Wirtschaftssanktionen dürfen kein Mittel der Politik sein, denn sie verschärfen das Leiden der Zivilbevölkerung und sind völlig ungeeignet, Demokratie zu fördern. Menschenrechte und Sanktionen passen nicht zusammen – genauso wenig wie Rüstungsexporte oder die Entsendung und Ausrüstung terroristischer Banden und Menschenrechte. Die Syrerinnen und Syrer haben ein Recht auf Wiederaufbau ihres Landes und auf ein Leben in Frieden. Diejenigen, die an der Zerstörung des Landes beteiligt waren, haben eine besondere Verantwortung, dies zu realisieren. Aber die EU hat stattdessen in ihrer Syrien-Strategie vom April 2017 festgeschrieben, dass eine Beteiligung an den Kosten des Wiederaufbaus, die auf bis zu 1,2 Billionen US-Dollar geschätzt werden, genau wie die Aufhebung der Sanktionen nur in Frage käme, wenn es in Syrien einen „echten politischen Übergang“, also ein Ende der Regierung Assad, gebe.
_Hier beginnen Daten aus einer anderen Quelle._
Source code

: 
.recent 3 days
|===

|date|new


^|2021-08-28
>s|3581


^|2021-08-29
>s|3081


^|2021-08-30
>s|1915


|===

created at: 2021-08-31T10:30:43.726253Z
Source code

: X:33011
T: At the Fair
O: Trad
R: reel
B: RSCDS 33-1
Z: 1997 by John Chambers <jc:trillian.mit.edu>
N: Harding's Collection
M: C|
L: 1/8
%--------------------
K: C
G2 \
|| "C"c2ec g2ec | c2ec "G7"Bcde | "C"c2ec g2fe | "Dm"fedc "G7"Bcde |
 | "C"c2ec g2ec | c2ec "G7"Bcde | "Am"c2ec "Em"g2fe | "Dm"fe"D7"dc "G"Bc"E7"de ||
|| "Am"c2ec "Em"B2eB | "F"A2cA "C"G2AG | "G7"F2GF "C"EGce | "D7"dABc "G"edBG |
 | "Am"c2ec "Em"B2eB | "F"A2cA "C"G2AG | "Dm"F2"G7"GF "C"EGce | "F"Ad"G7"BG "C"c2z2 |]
Artikel 31 der Wiener Erklärung der Weltkonferenz über Menschenrechte fordert die Staaten auf, „sich jeder einseitigen, nicht dem Völkerrecht und der Satzung der Vereinten Nationen entsprechenden Maßnahme zu enthalten, die Hindernisse für die Handelsbeziehungen unter den Staaten schafft und die volle Verwirklichung der in der Allgemeinen Erklärung der Menschenrechte und den internationalen Menschenrechtsinstrumenten verankerten Menschenrechte behindert […]. Die Weltkonferenz über die Menschenrechte stellt nachdrücklich fest, dass Nahrungsmittel nicht als Werkzeug zur Ausübung politischen Drucks verwendet werden dürfen.“ Es ist dringend an der Zeit, dass sich die Bundesregierung an ihre aus dieser Erklärung resultierende Verpflichtung erinnert.